::: INPUT DATA

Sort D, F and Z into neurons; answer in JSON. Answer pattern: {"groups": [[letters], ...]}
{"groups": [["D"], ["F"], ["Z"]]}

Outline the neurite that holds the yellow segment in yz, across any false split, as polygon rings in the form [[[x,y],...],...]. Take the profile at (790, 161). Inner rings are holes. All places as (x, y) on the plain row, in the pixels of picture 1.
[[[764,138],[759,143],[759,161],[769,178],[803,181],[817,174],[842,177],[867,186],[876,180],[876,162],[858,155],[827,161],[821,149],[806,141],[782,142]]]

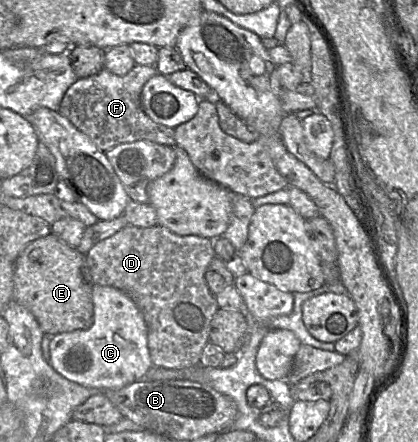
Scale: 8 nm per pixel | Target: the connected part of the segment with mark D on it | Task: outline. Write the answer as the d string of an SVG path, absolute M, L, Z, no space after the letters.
M127 225L86 254L93 285L122 291L142 312L154 366L182 369L200 364L202 350L209 342L211 321L220 308L205 279L207 267L216 256L213 240L178 235L160 225Z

::::::

YOUR ASSIGNMENT — Restate the listing above word for word and skip each picture.

COMPLETED TASK —
Sort D, F and Z into neurons; answer in JSON. Answer pattern: {"groups": [[letters], ...]}
{"groups": [["D"], ["F"], ["Z"]]}

Outline the neurite that holds the yellow segment in yz, across any false split, as polygon rings in the form [[[x,y],...],...]. Take the profile at (790, 161). Inner rings are holes. All places as (x, y) on the plain row, in the pixels of picture 1.
[[[764,138],[759,143],[759,161],[769,178],[803,181],[817,174],[842,177],[867,186],[876,180],[876,162],[858,155],[827,161],[821,149],[806,141],[782,142]]]

Scale: 8 nm per pixel | Target: the connected part of the segment with mark D on it | Task: outline. Write the answer as the d string of an SVG path, absolute M, L, Z, no space after the letters.
M127 225L86 254L93 285L122 291L142 312L154 366L182 369L200 364L202 350L209 342L211 321L220 308L205 279L207 267L216 256L213 240L178 235L160 225Z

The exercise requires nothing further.